Mortgage Rates Increase as Inflation Draws Concerns
Mortgage rates rose again today following the economic
data that pointed to higher inflation and an upbeat Retail Sales report, which
was more than double what was expected.
In general, stronger economic data and higher inflation motivate
investors to move money out of the bond market.
Yellen at the House today did not reveal anything new.
She took heat from Republicans about the Fed’s efforts to increase growth and
defended the Fed’s independence. Other
Fed officials out with the usual confusion and different opinions. On February 6, Patrick Harker said that a rate
hike should be on the table at the March 14-15 FOMC meeting. He said today that he still sees three rate
hikes in 2017. He said that after 8+ years of recovery, the economy is back to
full health.
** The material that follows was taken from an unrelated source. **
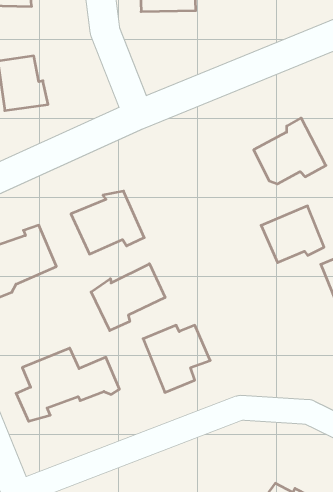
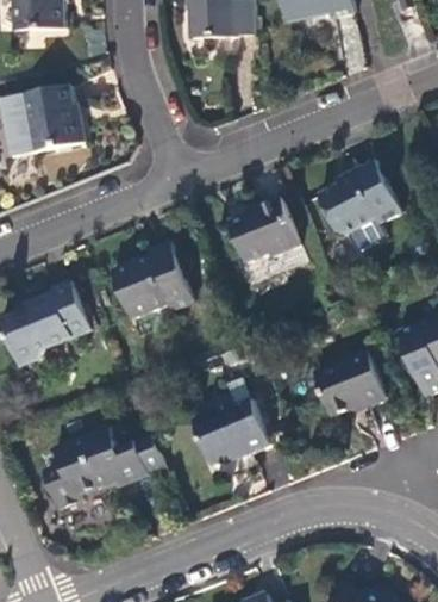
building: none -> [217,200,286,267]
building: [261,206,324,263] -> [312,347,384,412]
building: [91,264,165,331] -> none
Yesterday Yellen did not
actually commit to a March move but tilted slightly more to that view.
The Fed’s independence has been an increasing issue
recently - more smoke than anything else. Not only is the Fed going to increase
its importance in the future but play a more significant role in the currency
and economic markets. Soon, the Fed will know about everything you spend,
where, when and how much. Cannot give a date, and likely down the line a few
years but the dollar is seeing its last days of a cash currency as is the yuan,
the yen and what may be left of the euro currency. The use of cash is going
away more rapidly than most of think. It will not be long that Treasury will
stop printing 100 dollar bills, using cash is becoming obsolete Bitcoin is
growing as an alternative currency. What is coming, and possibly quicker than
thought if the global economies sink back into recession, is the Fedcoin. No
cash, everything on computers. Payrolls, spending, bill paying by use of cell
phones and computers. It is Orwellian, when it happens the government will know
everything a consumer does, most concerning, the government will be able to
directly control what you buy and what you cannot buy.
After we get Weekly Claims (not presently a market
mover) tomorrow, the most important data comes out – January housing starts and
permits, along with the Philadelphia Fed’s Feb business outlook survey.
Stocks continue to march on again today – I cannot
wrap my arms around the present enthusiasm, but take it as present reality. If
there are any significant bears out there they are still in winter hibernation.
Not only in the US but around the world as if the Trump victory will improve
the world. The EU is crumbling under the headlines. The UK out, in France if Marine Le Pen wins
France will leave (she presently is a long shot, but so too was the Brexit). An
exit by France will be the first stage of failure of the EU experiment the last
26 years.
In summary, bond markets lost further ground today,
and rates are approaching December's highs.
Our recent range of 2.4-2.5% on treasuries is in jeopardy, and the trend
is NOT our friend. I favor locking
early, particularly if closing within 30 days.